Re: libpq support for arrays and composites - Mailing list pgsql-hackers

From Andrew Dunstan
Subject Re: libpq support for arrays and composites
Date
Msg-id 484C7A70.3030503@dunslane.net
Whole thread Raw
In response to Re: libpq support for arrays and composites  (Tom Lane <tgl@sss.pgh.pa.us>)
Responses Re: libpq support for arrays and composites  ("Merlin Moncure" <mmoncure@gmail.com>)
List pgsql-hackers

Tom Lane wrote:
> Andrew Dunstan <andrew@dunslane.net> writes:
>   
>> One complicating factor I see is that there is no protocol level support 
>> for anything other than simple objects - each data value is simply a 
>> stream of bytes of a known length. We would therefore need some pretty 
>> robust processing to pick apart structured objects.
>>     
>
> Well, it's not that hard, the quoting/escaping rules for array_out and
> record_out are well defined.
>
> Are you intending that these operations support both text and binary
> results?
>   

I'm a bit open on that.

> The array accessors with ... parameter lists strike me as a bit
> dangerous, because there is no way at all to verify that the caller is
> passing the expected number of dimensions.  Can't that be made tighter?
>   

Well, the only alternative I can think of is to make the client walk the 
array one dimension at a time. Something like:

PQarray * PQgetInnerArray(PQarray * array, int dim);

then when we're down to the leaf level, we could have:

int PQgetArrayElementLength(PQarray * array, int dim);
bool PQgetArrayElementIsNull(PQarray * array, int dim);
char * PQgetArrayElement(PQarray * array, int dim);

That strikes me as somewhat more cumbersome, so I guess the question is 
whether it's worth it.  It probably fits the slightly clunky feel of libpq.
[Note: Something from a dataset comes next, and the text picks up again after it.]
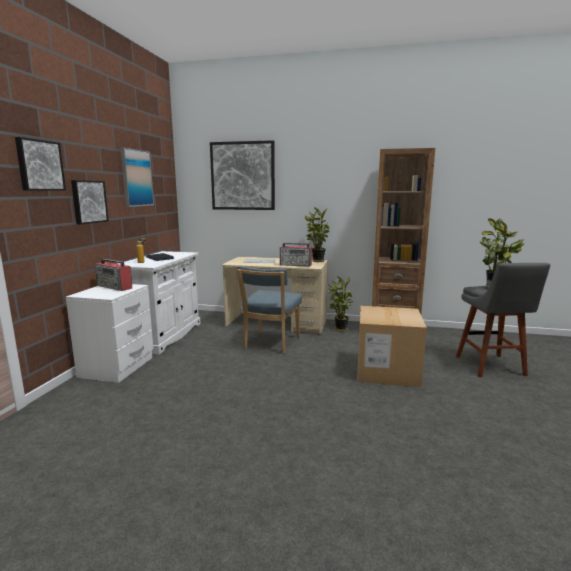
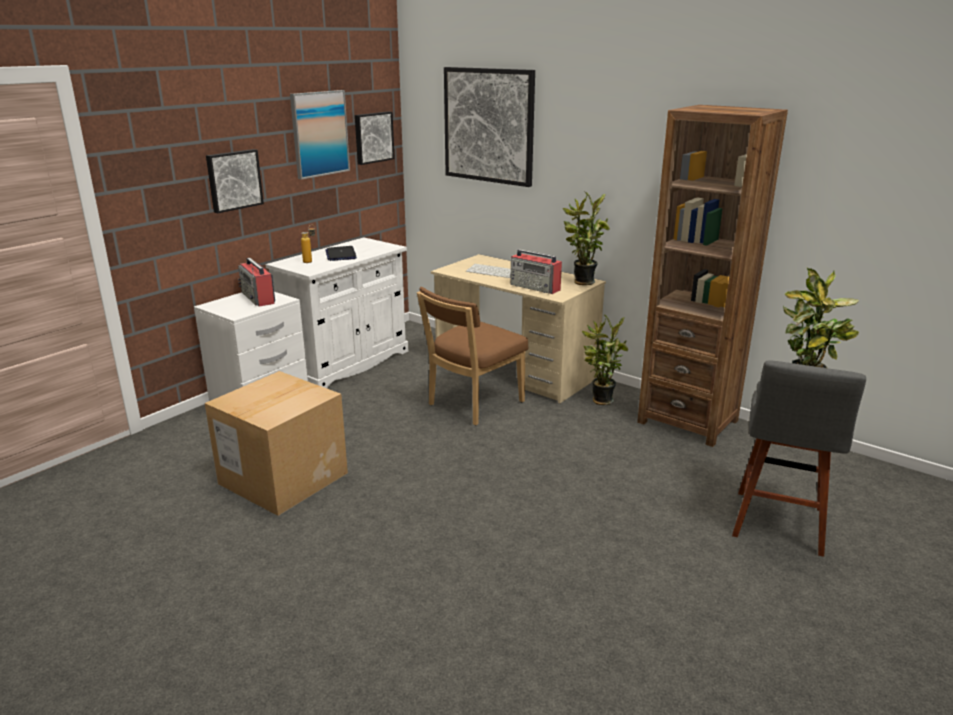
camera: 25 degrees right, 10 degrees up
(39, 165) = (159, 144): picture -> picture (373, 137)
(270, 343) = (472, 404): blue chair -> brown chair
(387, 371) = (594, 488): cardboard box -> cardboard box (283, 478)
> Also you need to spell out the error handling conventions for each of
> these.
>
> I think you missed some "free()" operations.
>   


Oh, yes, both of these are certainly true. This isn't really even a 
proposal yet, more a sketch that would lead to a proposal. I'm hoping to 
get some other input too, before settling this down, especially from 
driver writers.
> It might also be useful to provide some functions that form an array or
> composite value from per-element strings, ie, the converse of the
> de-construction routines.  Here I'd be happy to skip the binary case.
>
>             
>   

Yeah, that had occurred to me. Will think about it more, although it 
could possibly be done as a separate project, too.